When introducing Apache SeaTunnel, 58 Group needed to perform a smooth migration of the data integration platform to minimize the impact on users or business and ensure data consistency, maintaining format consistency, path consistency, and no data loss.

This goal presented challenges, including the cost and risks of migration, such as understanding and confirming the format of each task's data source, and the migration involving multiple steps, which is complex and time-consuming.

To address this, 58 Group took the following measures:

For sources, add RawDeserializationSchema to be compatible with unstructured data.
For destinations, such as using hdfs sink for hive, to be compatible with partition loading and paths.
Develop automatic migration tools:
- Automatically generate task configurations, generate corresponding SeaTunnel task configurations based on Kafka Connect configurations.
- Take down the original tasks, reset offsets, and start new tasks.
- Verification and checking.

Performance Tuning

58 Group also carried out several performance optimizations on the data integration platform, including:

Adding Pulsar Sink Connector: To increase throughput.
Supporting Array Data: Enhancing HbaseSink compatibility.
Supporting Expiration Time Setting: Optimizing RedisSink.
Increasing PulsarSource Throughput: Optimizing the compression method of file connectors.
Fixing KafkaSource Parsing Issues: Enhancing the configuration flexibility of Kafka clients.

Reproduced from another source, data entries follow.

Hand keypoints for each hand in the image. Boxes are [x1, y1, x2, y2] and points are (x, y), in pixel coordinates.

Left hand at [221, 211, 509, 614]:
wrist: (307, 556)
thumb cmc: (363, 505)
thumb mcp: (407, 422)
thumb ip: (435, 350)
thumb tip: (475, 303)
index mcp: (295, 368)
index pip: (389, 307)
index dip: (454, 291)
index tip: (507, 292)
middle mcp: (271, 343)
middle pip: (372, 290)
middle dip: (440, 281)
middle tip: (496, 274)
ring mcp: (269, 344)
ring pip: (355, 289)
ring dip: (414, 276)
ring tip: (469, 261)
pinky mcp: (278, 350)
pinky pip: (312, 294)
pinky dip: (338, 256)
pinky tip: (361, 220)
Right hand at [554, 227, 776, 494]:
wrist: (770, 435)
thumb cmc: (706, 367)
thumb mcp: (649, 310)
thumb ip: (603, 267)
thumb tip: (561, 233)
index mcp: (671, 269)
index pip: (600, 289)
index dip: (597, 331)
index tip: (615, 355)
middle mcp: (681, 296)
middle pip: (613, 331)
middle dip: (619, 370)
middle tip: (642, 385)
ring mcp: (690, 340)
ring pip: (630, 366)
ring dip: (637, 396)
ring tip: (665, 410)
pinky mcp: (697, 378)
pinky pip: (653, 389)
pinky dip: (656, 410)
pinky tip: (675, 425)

Monitoring and Operations Automation

Additionally, 58 Group improved the stability and efficiency of the data integration platform through monitoring and operations automation:

Task Monitoring: Real-time monitoring of task status to quickly detect and resolve failures.
Operations Automation: Reducing manual intervention through automated tools to increase operational efficiency.

Future Plans

58 Group has clear plans for the future development of the data integration platform:

Continuously Improve Intelligent Diagnostics: Enhance fault diagnosis accuracy and efficiency through machine learning and artificial intelligence technologies.
Cloud and Containerization Upgrade: Migrate the data integration platform to the cloud environment and implement containerized deployment to improve resource utilization and flexibility.

Conclusion

The architectural evolution and optimization of 58's data integration platform is a continuous process of iteration and innovation. Through continuous technological exploration and practice, 58 Group has successfully built an efficient, stable, and scalable data integration platform based on Apache SeaTunnel, providing strong data support for business development. In the future, 58 Group will continue to delve deeper into the field of data integration to provide better services for users.